Thank you for the reply. I want to engage without making it tiresome. The problem is that there are many things I disagree with in the worldview, the disagreement isn't reducible to 1-5 double cruxes, but here are some candidates for the biggest cruxes for me. If any of these are wrong it's bad news for my current view:
And here's another prediction where I really stick my neck out, which isn't load-bearing to the view, but still increases my confidence, so defeating it is important:
I still disagree with several of the points, but for time reasons I request that readers not update against Evan's points if he just doesn't reply to these.
disagree that increasing capabilities are exponential in a capability sense. It's true that METR's time horizon plot increases exponentially, but this still corresponds to a linear intuitive intelligence. (Like loudness (logarithmic) and sound pressure (exponential); we handle huge ranges well.) Each model that has come out has exponentially larger time horizon but is not (intuitively empirically) exponentially smarter.
"we still extensively rely on direct human oversight and review to catch alignment issues" That's a fair point and should decrease confidence in my view, though I expected it. For properly testing sandwiching we'll probably have to wait till models are superhuman, or use weak models + less weak models and test it out. Unfortunately perhaps the weak models are still too weak. But we've reached the point where you can maybe just use the actual Opus 3 as the weak model?
If we have a misaligned model doing research, we have lots of time to examine it with the previous model. I also do expect to see sabotage in the CoT or in deception probes
I updated way down on Goodharting on model internals due to Cundy and Gleave.
Again, readers please don't update down on these due to lack of a response.
I'm honestly very curious what Ethan is up to now, both you and Thomas Kwa implied that he's not doing alignment anymore. I'll have to reach out...

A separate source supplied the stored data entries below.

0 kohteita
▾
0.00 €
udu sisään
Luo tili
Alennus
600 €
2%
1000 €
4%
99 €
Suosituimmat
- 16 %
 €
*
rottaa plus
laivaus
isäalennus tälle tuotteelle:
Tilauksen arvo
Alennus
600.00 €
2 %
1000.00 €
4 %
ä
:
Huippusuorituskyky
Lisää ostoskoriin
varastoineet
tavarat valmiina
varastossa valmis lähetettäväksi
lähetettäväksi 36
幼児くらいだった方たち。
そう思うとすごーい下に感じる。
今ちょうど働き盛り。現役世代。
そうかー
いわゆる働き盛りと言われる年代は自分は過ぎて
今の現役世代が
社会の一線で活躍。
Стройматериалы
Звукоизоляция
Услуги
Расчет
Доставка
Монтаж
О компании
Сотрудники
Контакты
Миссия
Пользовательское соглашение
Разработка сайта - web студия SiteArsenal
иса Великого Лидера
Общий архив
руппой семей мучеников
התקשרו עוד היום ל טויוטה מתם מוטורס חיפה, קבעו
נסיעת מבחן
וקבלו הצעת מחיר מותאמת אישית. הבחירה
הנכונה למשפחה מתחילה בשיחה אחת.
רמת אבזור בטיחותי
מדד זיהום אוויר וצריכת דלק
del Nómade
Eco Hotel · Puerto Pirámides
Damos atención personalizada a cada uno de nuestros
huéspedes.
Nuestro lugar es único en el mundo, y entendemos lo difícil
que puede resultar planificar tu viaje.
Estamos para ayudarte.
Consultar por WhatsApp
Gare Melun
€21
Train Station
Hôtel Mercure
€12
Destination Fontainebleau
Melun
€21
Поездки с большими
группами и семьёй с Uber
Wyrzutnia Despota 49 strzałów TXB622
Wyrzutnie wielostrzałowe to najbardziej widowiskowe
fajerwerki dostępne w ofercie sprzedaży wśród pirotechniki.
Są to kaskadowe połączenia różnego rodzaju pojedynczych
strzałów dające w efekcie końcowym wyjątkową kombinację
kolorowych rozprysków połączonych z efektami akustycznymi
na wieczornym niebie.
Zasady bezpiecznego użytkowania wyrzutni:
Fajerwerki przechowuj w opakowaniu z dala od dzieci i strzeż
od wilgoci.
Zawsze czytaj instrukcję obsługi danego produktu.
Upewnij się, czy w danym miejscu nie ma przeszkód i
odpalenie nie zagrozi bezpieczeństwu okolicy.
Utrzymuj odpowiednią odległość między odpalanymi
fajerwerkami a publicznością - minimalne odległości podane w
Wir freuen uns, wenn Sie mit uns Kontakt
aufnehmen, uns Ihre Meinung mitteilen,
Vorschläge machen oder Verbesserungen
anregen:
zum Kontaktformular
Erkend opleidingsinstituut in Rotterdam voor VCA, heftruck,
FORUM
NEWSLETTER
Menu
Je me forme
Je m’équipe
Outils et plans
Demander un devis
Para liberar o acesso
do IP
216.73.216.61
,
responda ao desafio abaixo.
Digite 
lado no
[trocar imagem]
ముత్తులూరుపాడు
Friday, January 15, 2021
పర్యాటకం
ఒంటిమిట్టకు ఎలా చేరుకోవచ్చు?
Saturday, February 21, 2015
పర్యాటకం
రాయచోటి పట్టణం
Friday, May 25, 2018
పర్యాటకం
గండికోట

In fact, base model seem to be better than RL models at reasoning, when you take best of N (with the same N for both the RL'd and base model). Check out my post summarizing the research on the matter:
Yue, Chen et al. have a different hypothesis: what if the base model already knows all the reasoning trajectories, and all RL does is increase the frequency of reasoning or the frequency of the trajectory that is likely to work? To test this, Yue, Chen et al. use pass@K: let’s give the LLM a total of K attempts to answer the question, and if any of them succeed, mark the question as answering correctly. They report the proportion of correct questions in the data set.
If the RL model genuinely learns new reasoning skills, over many questions the pass@K performance of RL will remain higher than the performance of the base model. As we increase K, the base model answers more and more of the easy questions, so its performance improves. But the RL model’s performance also answers more and more difficult questions. The performance of both increases in tandem with larger K.
What actually happened is neither of these two things. For large enough K, the base model does better than the RL model. (!!!)
Is there anyone who significantly disputes this?
I disputed this in the past.
I debated this informally in an Alignement Workshop with a very prominent scientist, and in my own assessment lost. (Keeping vague because I'm unsure if it's Chatham House rules.)
Yeah, true. It's gone so well for so long that I forgot. I didn't spend a lot of time thinking about this list.